━━━━━ Source document ━━━━━

Paradigm Partners News

Review of the Baucus-Hatch Bill with Proposed Improvements to the Research & Development Tax Credit

June, 2009

On June 8, 2009, Senate Finance Committee Chairman Max Baucus (D-Mont.) and Senator Orrin Hatch (R-UT) introduced legislation to improve and simplify the research and development (R&D) tax credit. The legislation is designed to encourage innovation of new technologies and services that will spur economic growth at home and American competitiveness abroad.

 
The proposed changes to the R&D Tax Credit are very significant.  The chart below is an overview of those changes and their implications for the credit.
 
Proposals
Implications
Extend the R&D Tax Credit through December 31, 2010
Currently, the R&D Tax Credit is authorized through December 31, 2009
Make permanent the Alternative Simplified Credit (ASC)
This would make the R&D Tax Credit permanent and make the ASC the only available method to calculate the credit. The ASC is much easier to calculate than the Regular Method because it does not require a base percentage to be calculated.
Increase the ASC from 14% to 20% of the qualifying research expenditures (QREs) if the taxpayer has QREs in all of the 3 taxable years preceding the taxable year for which the credit is being determined
The ASC was increased from 12% to 14% for 2009 and this bill would increase it further to 20% for 2010 and beyond. The change results in a 42.9% increase in the credit. See sample calculations below.

━━━━━ Data listing ━━━━━

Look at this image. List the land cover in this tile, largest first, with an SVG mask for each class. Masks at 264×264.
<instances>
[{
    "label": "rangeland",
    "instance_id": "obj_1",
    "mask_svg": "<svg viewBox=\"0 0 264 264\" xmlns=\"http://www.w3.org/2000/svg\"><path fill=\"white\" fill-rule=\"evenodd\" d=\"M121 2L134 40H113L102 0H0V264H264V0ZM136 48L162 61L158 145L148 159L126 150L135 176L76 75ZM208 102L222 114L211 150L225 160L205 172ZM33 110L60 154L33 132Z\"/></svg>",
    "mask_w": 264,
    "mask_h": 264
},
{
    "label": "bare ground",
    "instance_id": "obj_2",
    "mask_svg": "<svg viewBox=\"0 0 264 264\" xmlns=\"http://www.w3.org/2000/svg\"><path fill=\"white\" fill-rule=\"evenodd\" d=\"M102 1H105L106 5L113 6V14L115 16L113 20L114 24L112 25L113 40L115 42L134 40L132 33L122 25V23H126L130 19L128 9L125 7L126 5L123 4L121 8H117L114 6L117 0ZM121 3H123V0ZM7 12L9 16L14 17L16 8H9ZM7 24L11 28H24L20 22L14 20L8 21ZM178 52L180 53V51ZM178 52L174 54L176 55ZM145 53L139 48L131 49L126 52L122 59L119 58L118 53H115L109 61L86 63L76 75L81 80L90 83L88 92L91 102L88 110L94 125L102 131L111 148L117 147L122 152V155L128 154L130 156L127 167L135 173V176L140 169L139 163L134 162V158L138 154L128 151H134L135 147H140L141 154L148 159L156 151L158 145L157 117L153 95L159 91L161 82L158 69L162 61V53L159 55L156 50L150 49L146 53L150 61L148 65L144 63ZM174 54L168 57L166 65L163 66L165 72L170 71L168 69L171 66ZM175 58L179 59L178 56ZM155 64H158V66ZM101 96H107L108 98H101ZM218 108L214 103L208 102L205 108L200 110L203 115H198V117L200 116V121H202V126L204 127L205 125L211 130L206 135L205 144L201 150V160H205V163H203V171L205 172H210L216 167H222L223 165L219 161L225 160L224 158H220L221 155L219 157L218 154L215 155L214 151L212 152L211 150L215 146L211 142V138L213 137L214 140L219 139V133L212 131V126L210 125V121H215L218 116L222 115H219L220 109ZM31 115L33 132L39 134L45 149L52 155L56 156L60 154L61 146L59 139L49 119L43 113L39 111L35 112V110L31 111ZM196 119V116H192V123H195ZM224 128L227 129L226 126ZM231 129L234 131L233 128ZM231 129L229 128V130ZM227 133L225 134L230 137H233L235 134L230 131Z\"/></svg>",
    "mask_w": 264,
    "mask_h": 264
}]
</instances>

━━━━━

- _Jobs_
• A. Summarize the news item on the R&D tax credit bill in two sentences.
• B. Write out the whole listing line for line, changing nothing.

- _The replies_
• A. On June 8, 2009, Senators Max Baucus and Orrin Hatch introduced legislation to improve and simplify the research and development tax credit, aiming to encourage innovation, economic growth at home, and American competitiveness abroad. The bill would extend the credit through December 31, 2010, make the Alternative Simplified Credit permanent as the only calculation method, and raise that credit from 14% to 20% of qualifying research expenditures for taxpayers with such expenditures in each of the three preceding taxable years.

• B.
Look at this image. List the land cover in this tile, largest first, with an SVG mask for each class. Masks at 264×264.
<instances>
[{
    "label": "rangeland",
    "instance_id": "obj_1",
    "mask_svg": "<svg viewBox=\"0 0 264 264\" xmlns=\"http://www.w3.org/2000/svg\"><path fill=\"white\" fill-rule=\"evenodd\" d=\"M121 2L134 40H113L102 0H0V264H264V0ZM136 48L162 61L158 145L148 159L126 150L135 176L76 75ZM208 102L222 114L211 150L225 160L205 172ZM33 110L60 154L33 132Z\"/></svg>",
    "mask_w": 264,
    "mask_h": 264
},
{
    "label": "bare ground",
    "instance_id": "obj_2",
    "mask_svg": "<svg viewBox=\"0 0 264 264\" xmlns=\"http://www.w3.org/2000/svg\"><path fill=\"white\" fill-rule=\"evenodd\" d=\"M102 1H105L106 5L113 6V14L115 16L113 20L114 24L112 25L113 40L115 42L134 40L132 33L122 25V23H126L130 19L128 9L125 7L126 5L123 4L121 8H117L114 6L117 0ZM121 3H123V0ZM7 12L9 16L14 17L16 8H9ZM7 24L11 28H24L20 22L14 20L8 21ZM178 52L180 53V51ZM178 52L174 54L176 55ZM145 53L139 48L131 49L126 52L122 59L119 58L118 53H115L109 61L86 63L76 75L81 80L90 83L88 92L91 102L88 110L94 125L102 131L111 148L117 147L122 152V155L128 154L130 156L127 167L135 173V176L140 169L139 163L134 162V158L138 154L128 151H134L135 147H140L141 154L148 159L156 151L158 145L157 117L153 95L159 91L161 82L158 69L162 61V53L159 55L156 50L150 49L146 53L150 61L148 65L144 63ZM174 54L168 57L166 65L163 66L165 72L170 71L168 69L171 66ZM175 58L179 59L178 56ZM155 64H158V66ZM101 96H107L108 98H101ZM218 108L214 103L208 102L205 108L200 110L203 115H198V117L200 116V121H202V126L204 127L205 125L211 130L206 135L205 144L201 150V160H205V163H203V171L205 172H210L216 167H222L223 165L219 161L225 160L224 158H220L221 155L219 157L218 154L215 155L214 151L212 152L211 150L215 146L211 142V138L213 137L214 140L219 139V133L212 131V126L210 125V121H215L218 116L222 115H219L220 109ZM31 115L33 132L39 134L45 149L52 155L56 156L60 154L61 146L59 139L49 119L43 113L39 111L35 112V110L31 111ZM196 119V116H192V123H195ZM224 128L227 129L226 126ZM231 129L234 131L233 128ZM231 129L229 128V130ZM227 133L225 134L230 137H233L235 134L230 131Z\"/></svg>",
    "mask_w": 264,
    "mask_h": 264
}]
</instances>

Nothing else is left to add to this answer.